As enjoyable as the combat is, it is only half the reason, if that, to play Princess Remedy in a World of Hurt. Beyond anything else, the dialogue is what makes this game work as every line is dripping and oozing with bizarre charm. Though it isn’t necessary to help every single NPC in the game to reach the ending, every encounter has the structure of a three-panel comic with an intro (the NPC states their problem), a setup (Princess Remedy fights off their problem), and a punchline (what curing their problem did for them) – and I always wanted to know the punchline. Much of the humor in the game revolves around playing with expectations, such as a flower which isn’t getting enough sunlight because of the tree next to it becoming cured by gaining the confidence to tell the tree to move away. Other times, the humor comes from the premise itself, like in the case of one NPC whose illness is that he isn’t sure if he’s sick or not. Even visual gags are present and, like with the walls and bullets in combat, often make full use of the simplistic graphics. The humor here probably won’t make most people laugh out loud, but it is varied, clever, and just outright weird enough to provide plenty of smiles and to perhaps elicit a small chuckle or two along the way.

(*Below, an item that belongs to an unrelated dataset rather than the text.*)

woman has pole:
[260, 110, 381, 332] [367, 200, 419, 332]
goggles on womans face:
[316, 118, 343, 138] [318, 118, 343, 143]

The entire game can be finished in under an hour, but there are a few extra touches to keep people playing and replaying. Three difficulty settings exist and, though the difficulty can only be chosen at the start, enemies gain new attacks on higher difficulties in addition to a substantial boost in their strength and speed. A somewhat hidden ‘Jealous Chest’ also exists about halfway through the game, which adds in a new layer of challenge for completionists as it will refuse to open if you’ve already retrieved the contents of any other treasure chests. There is even a marriage system – it’s about as simplistic and silly as everything else here, but it does serve to add a good amount of additional dialogue to the experience.
With few faults and much to enjoy in both its writing and the combat, Princess Remedy in a World of Hurt is more than worth its free price tag and is bound to cure anyone suffering from boredom.